Personagem de cinema mesmo em vida, Maria Callas não hesitou em provocar escândalos: a 2 de janeiro de 1958, abriu a temporada de ópera de Roma na presença do Presidente da República Italiana. No final do primeiro ato de “Norma”, afirmou ter perdido a voz e recusou continuar.
A direção da ópera denunciou este facto como um capricho de diva, por terem soado alguns assobios durante uma das suas árias.
Sete anos mais tarde, em 1965, a Callas despede-se da ópera. A 20 de fevereiro, triunfou em Paris com “Tosca”. O jornalista da AFP fala do fervor do público pela cantora “mais sensível do que nunca, mesmo que por vezes lhe falte amplitude”. “Logo que apareceu na igreja, no primeiro ato, com um vestido cor-de-rosa, coberta por um vasto lenço de tango, com os braços carregados de flores, os aplausos foram tais que abafaram a música e as primeiras falas ficaram inaudíveis”, escreveu.

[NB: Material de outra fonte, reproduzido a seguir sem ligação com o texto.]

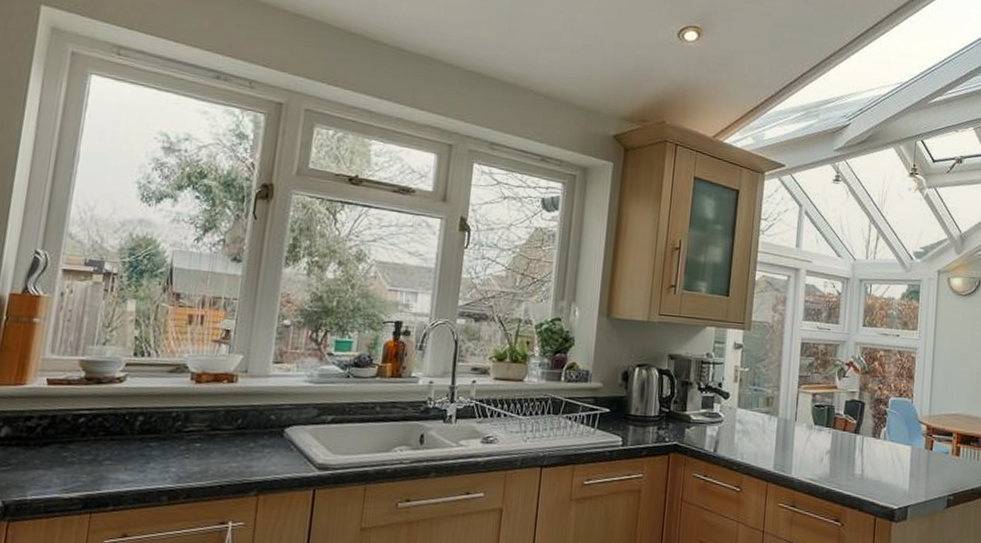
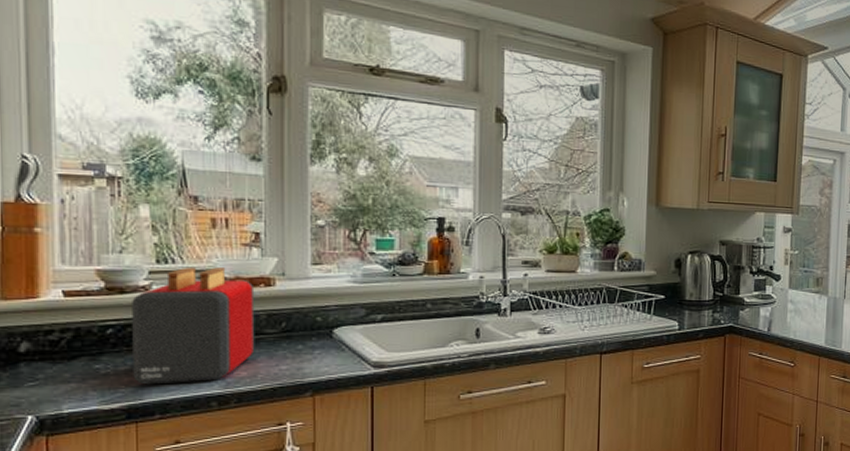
toaster: none [95,360,218,476] -> present [132,267,255,385]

A 29 de maio, teve um colapso no final do terceiro ato. A 5 de julho, “apesar dos conselhos do seu médico”, subiu ao palco uma última vez em Londres, perante Isabel II.
Em 1973, embarca numa última digressão internacional de recitais. Em Paris, “choveram ramos de flores no palco, acompanhando as ovações e o ‘Viva Maria’”, mas os críticos foram “menos entusiastas”. “Embora a técnica e a musicalidade da voz não tenham sido postas em causa, as notas agudas foram consideradas particularmente dolorosas”, refere a AFP.

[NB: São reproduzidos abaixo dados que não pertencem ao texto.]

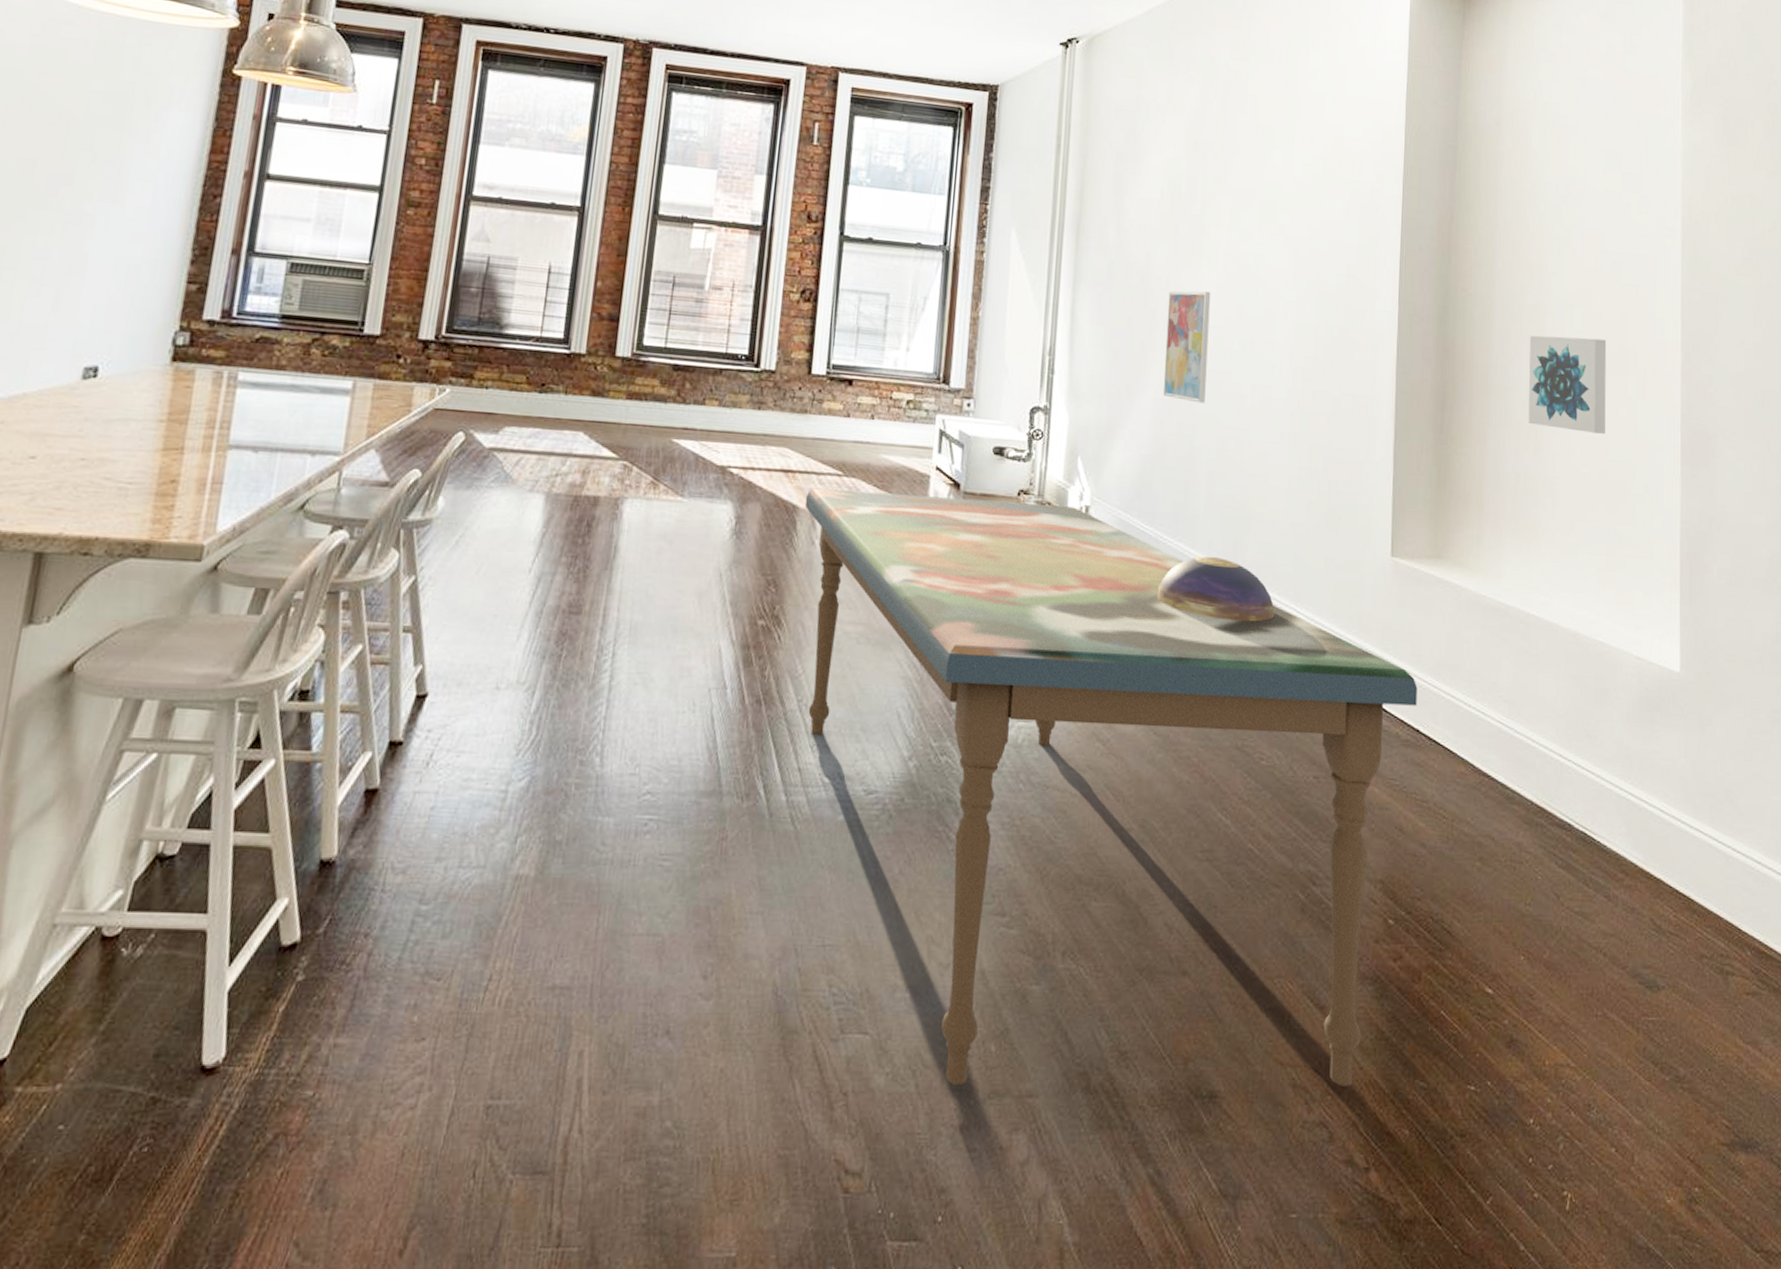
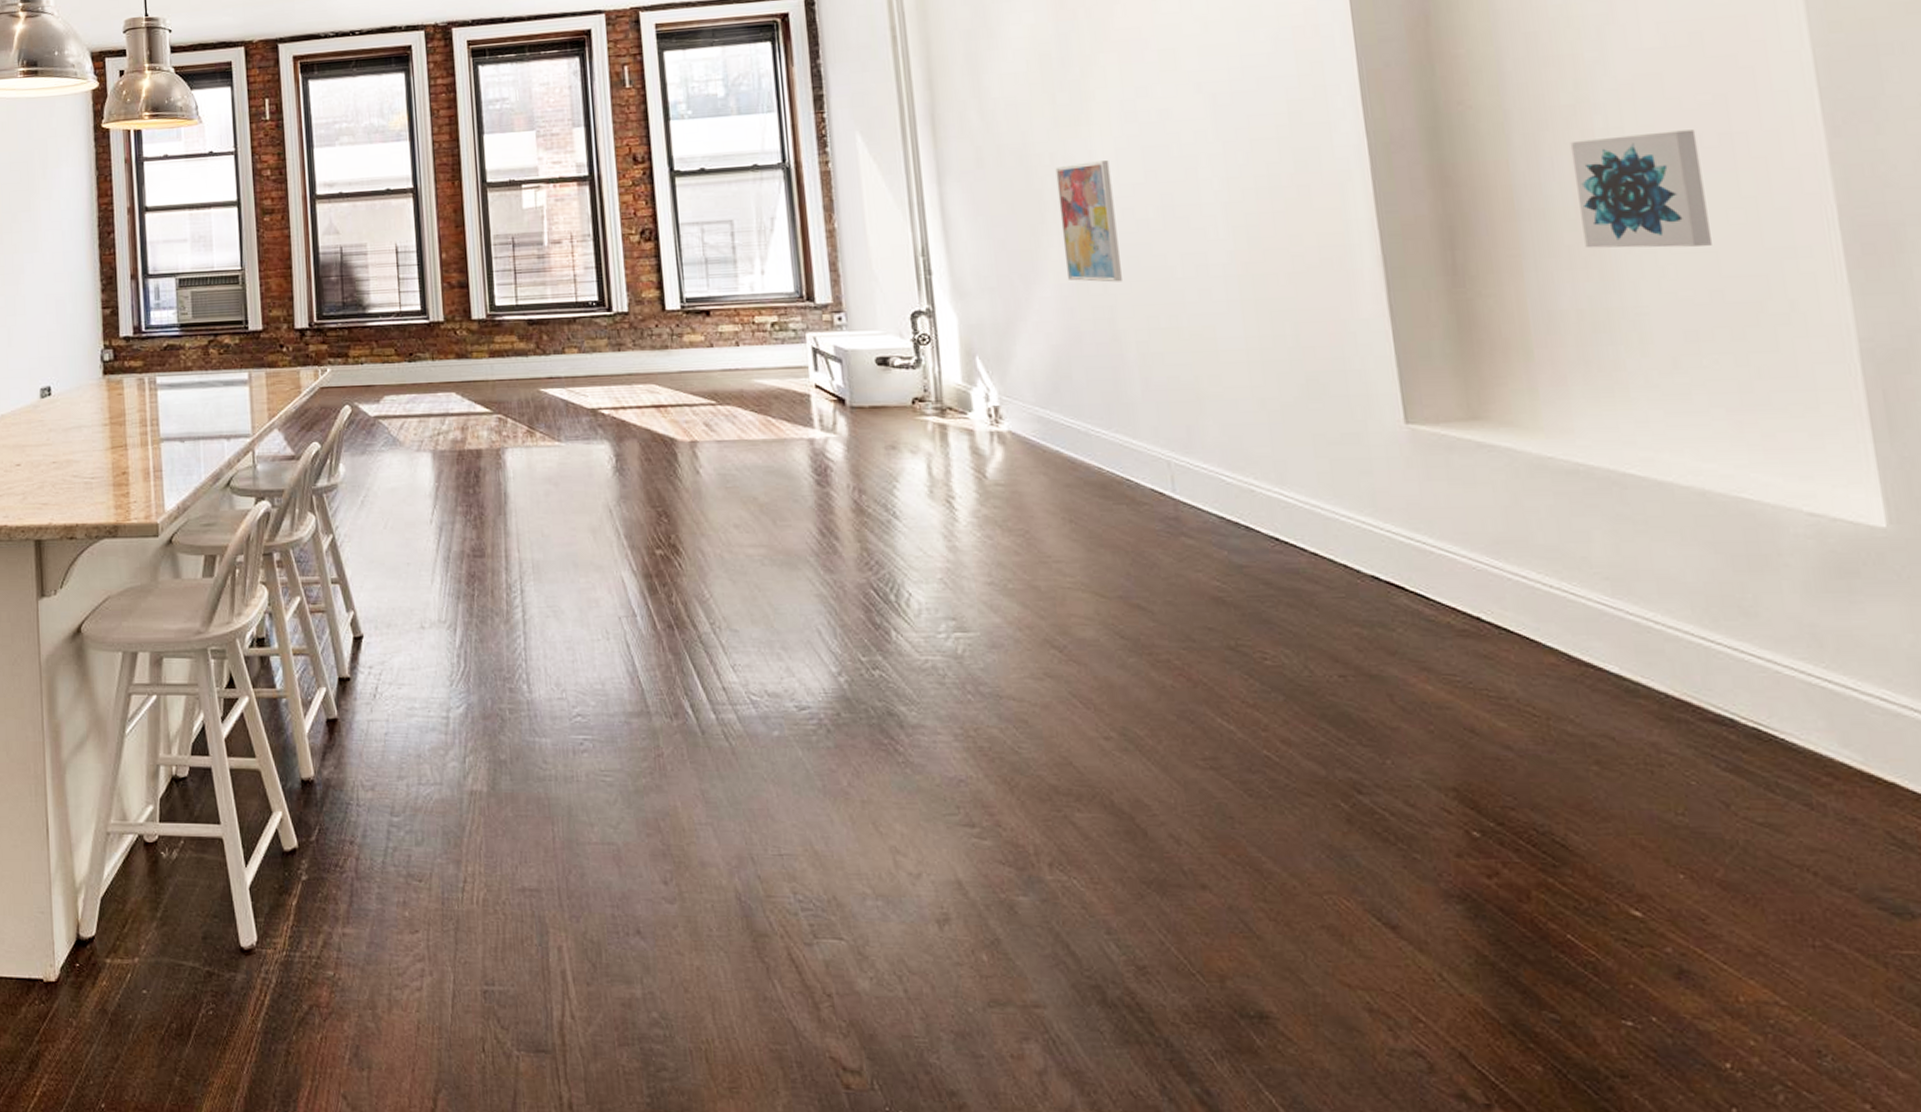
dining table: present [804,488,1417,1086] -> none [681,409,1472,1014]
decorative bowl: present [1157,556,1275,622] -> none [1097,444,1255,512]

Em 16 de setembro de 1977, Maria Callas morre de ataque cardíaco na sua casa em Paris, aos 53 anos.
“Acabo de a ver na sua cama. Era a imagem exata de La Traviata tal como a representou em 1956 no La Scala de Milão. Não tem uma única ruga no rosto. Parece que está a descansar”, disse Michel Glotz, o seu antigo diretor artístico.
Perante este monumento à ópera, Angelina Jolie admitiu que não era especialista: “Gostava mais de punk, apreciava todo o tipo de música, mas provavelmente ouvia mais os The Clash”, disse, a sorrir.
A estrela de Hollywood encontrou, no entanto, algumas semelhanças com ela: “O que temos em comum é o seu lado extremamente suave e o facto de não ter a oportunidade de expressar essa suavidade publicamente”. E acrescentou: “Temos esta vulnerabilidade em comum, mais do que qualquer outra coisa”.